Ele foi divulgado, há algum tempo, pelo site Conversa Afiada, do jornalista Paulo Henrique Amorim, e mostra o verdadeiro capitalismo brasileiro: gente do povo que, desempregada e sem qualquer chance de se empregar nas cada vez mais restritivas vagas do mercado, batalha o pão nosso de cada dia, disputando um espaço nas rodovias e avenidas das grandes cidades e a atenção da classe média motorizada, ainda gozando de sua empregabilidade, mesmo que com riscos cada vez maiores de se tornarem, também, capitalistas do asfalto.
P.S.: (para quem não foi jovem em Minas): Bente-altas – conforme a Wikipédia – é um antigo jogo de rua, hoje raro, mas muito popular em toda Minas Gerais até pouco tempo.
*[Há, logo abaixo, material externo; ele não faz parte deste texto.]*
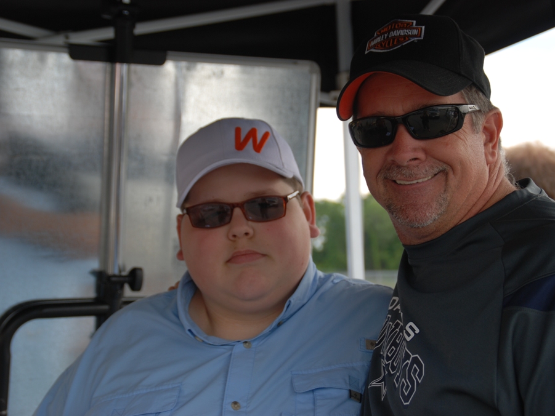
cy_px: 210
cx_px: 302
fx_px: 1315
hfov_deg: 23.8
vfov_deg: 18.0
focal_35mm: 82
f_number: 6.3
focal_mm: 50
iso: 100
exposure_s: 1/160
Tem regras muito simples e utiliza materiais rústicos: dois conjuntos de três gravetos que, unidos em forma de pirâmide, formam as casinhas; dois pedaços achatados de lata, formando as bases, ou pás; e uma bola de pano, do tamanho de uma laranja média, usualmente feita a partir de meias velhas, a bola de meia. A dupla que derrubar mais vezes a casinha da dupla adversária (os jogadores determinam se 03 ou 05 vezes ou por um tempo), ganha a partida.